## Document
--
SOFTWARE LICENSE TERMS AND CONDITIONS
These Software License Terms and Conditions and the License Certificate attached hereto (the "Agreement") govern the use of the Software Product (as defined below) by the purchaser (the "Licensee").
1. LICENSE; PAYMENT; RESTRICTIONS ON USE.
a. Grant of License; Term. Los Altos Technologies, Inc. ("Los Altos") grants to Licensee and Licensee accepts from Los Altos a non-exclusive, non-transferable license to use the licensed software specified in the License Certificate and all related materials received by Licensee from Los Altos (the computer program and related materials hereinafter referred to as the "Software Product") during the term of Term of License (as specified in the License Certificate).
--
## Short exercise A
Write out the stretch of the license terms from "a. Grant of" through "the License Certificate).", word for word.
## Short exercise B
Which terms do the license terms define by putting them in quotation marks?

## Dataset excerpt
--
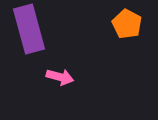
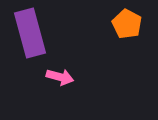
purple rectangle: moved 1 px right, 4 px down
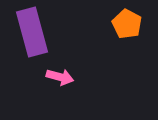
purple rectangle: moved 2 px right, 1 px up
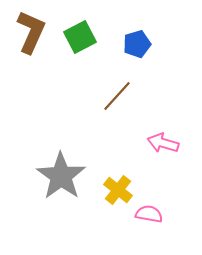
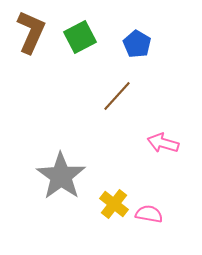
--
## Written solution A
a. Grant of License; Term. Los Altos Technologies, Inc. ("Los Altos") grants to Licensee and Licensee accepts from Los Altos a non-exclusive, non-transferable license to use the licensed software specified in the License Certificate and all related materials received by Licensee from Los Altos (the computer program and related materials hereinafter referred to as the "Software Product") during the term of Term of License (as specified in the License Certificate).

## Written solution B
"Agreement", "Licensee", "Los Altos", "Software Product"